In the U.S., the film was released by Imperial Entertainment, albeit some two years later on January 12, 1994. It was given a new soundtrack and re-edited for the occasion. This cuts reinstates the early torture scene, but misses other bits such as a rooftop chase. Rothrock was still embarrassed by it and tried to dissuade the distributor from releasing it. Imperial took the original export title of Rapi and Rothrock's newest film Angel of Fury—whose rights they had also acquired—and slapped it onto this one, while they rebranded the real Angel of Fury as Lady Dragon 2. The Canadian tape, also re-titled Angel of Fury, was the exact same as in the U.S., imported concurrently by C/FP Video.

==Reception==
Triple Cross has been poorly received by critics. Ballantine Books' Video Movie Guide dismissed the film as "[b]ottom-end martial arts trash", and said about Rothrock that "[i]f she could act ten times as well as she kicks... she’d still be terrible." The Encyclopedia of Martial Arts Movies found that "[e]ven Cynthia couldn’t disarm this bomb, though she does do a lot of fighting.

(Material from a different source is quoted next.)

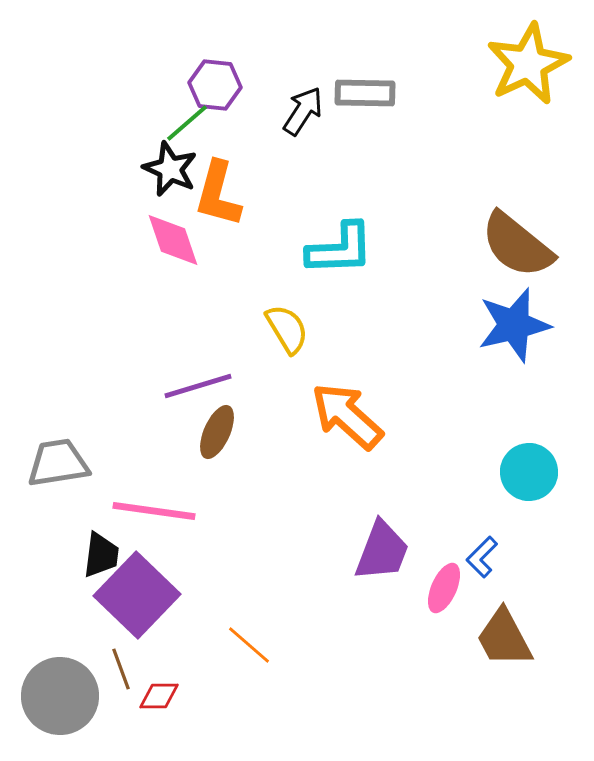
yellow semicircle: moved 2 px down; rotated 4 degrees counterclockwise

The martial arts are rather tame and uninspired." Mick Ferris of the U.K.'s Cambridge Town Crier called it "a very poor example" of the martial arts genre, featuring "speeded up fight sequences which resemble a Charlie Chaplin chase", tied together by a story that is "hardly worth elucidating", while Rothrock was deemed to have "considerably less acting ability than some of the planks of wood she delights in putting her foot through." VideoHound's Golden Movie Retriever was more forgiving, acknowledging "[l]ots of martial arts action with the competent Rothrock."